+++ DATA RECORDS

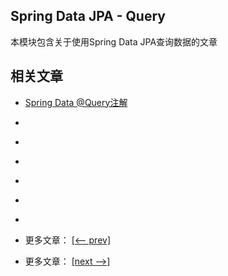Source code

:## Spring Data JPA - Query

本模块包含关于使用Spring Data JPA查询数据的文章

## 相关文章

- [Spring Data @Query注解](docs/SpringData-@Query注解.md)
- []()
- []()
- []()
- []()
- []()
- []()

- 更多文章： [[<-- prev]](../spring-data-jpa-query-1/README.md)
- 更多文章： [[next -->]](../spring-data-jpa-query-3/README.md)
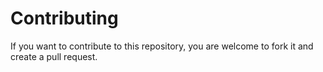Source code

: # Contributing

If you want to contribute to this repository, you are welcome to fork it and create a pull request.
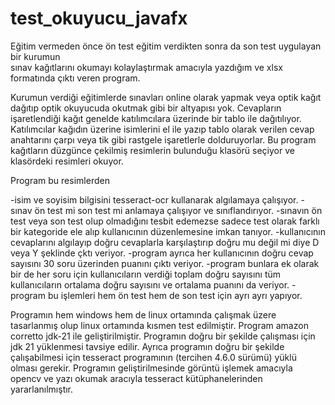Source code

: # test_okuyucu_javafx
Eğitim vermeden önce ön test eğitim verdikten sonra da 
son test uygulayan bir kurumun  
sınav kağıtlarını okumayı kolaylaştırmak amacıyla yazdığım 
ve xlsx formatında çıktı veren program.

Kurumun  verdiği eğitimlerde sınavları online olarak yapmak veya optik kağıt dağıtıp optik okuyucuda okutmak gibi bir altyapısı yok. 
Cevapların işaretlendiği kağıt genelde katılımcılara üzerinde bir tablo ile dağıtılıyor.
Katılımcılar kağıdın üzerine isimlerini el ile yazıp tablo olarak verilen cevap anahtarını çarpı veya tik gibi rastgele işaretlerle dolduruyorlar.
Bu program kağıtların düzgünce çekilmiş resimlerin bulunduğu klasörü seçiyor ve klasördeki resimleri okuyor.

Program bu resimlerden

-isim ve soyisim bilgisini tesseract-ocr kullanarak algılamaya çalışıyor.
-sınav ön test mi son test mi anlamaya çalışıyor ve sınıflandırıyor.
-sınavın ön test veya son test olup olmadığını tesbit edemezse sadece test olarak farklı bir kategoride ele alıp kullanıcının düzenlemesine imkan tanıyor.
-kullanıcının cevaplarını algılayıp doğru cevaplarla karşılaştırıp doğru mu değil mi diye D veya Y şeklinde çktı veriyor.
-program ayrıca her kullanıcının doğru cevap sayısını 30 soru üzerinden puanını çıktı veriyor.
-program bunlara ek olarak bir de her soru için kullanıcıların verdiği toplam doğru sayısını tüm kullanıcıların ortalama doğru sayısını ve ortalama puanını da veriyor.
-program bu işlemleri hem ön test hem de son test için ayrı ayrı yapıyor.

Programın hem windows hem de linux ortamında çalışmak üzere tasarlanmış olup linux ortamında kısmen test edilmiştir.
Program amazon corretto jdk-21 ile geliştirilmiştir. Programın doğru bir şekilde çalışması için  jdk 21 yüklenmesi tavsiye edilir.
Ayrıca programın doğru bir şekilde çalışabilmesi için tesseract programının
(tercihen 4.6.0 sürümü) yüklü olması gerekir.
Programın geliştirilmesinde görüntü işlemek amacıyla opencv ve yazı okumak aracıyla tesseract kütüphanelerinden yararlanılmıştır.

++++++

**REQUIREMENT:** Give the lines again word for word, from the start of the records to the line holding "- 更多文章： [[next", both included, and leave out any picture.

**SOLUTION FOR THIS TASK:**
Source code

:## Spring Data JPA - Query

本模块包含关于使用Spring Data JPA查询数据的文章

## 相关文章

- [Spring Data @Query注解](docs/SpringData-@Query注解.md)
- []()
- []()
- []()
- []()
- []()
- []()

- 更多文章： [[<-- prev]](../spring-data-jpa-query-1/README.md)
- 更多文章： [[next -->]](../spring-data-jpa-query-3/README.md)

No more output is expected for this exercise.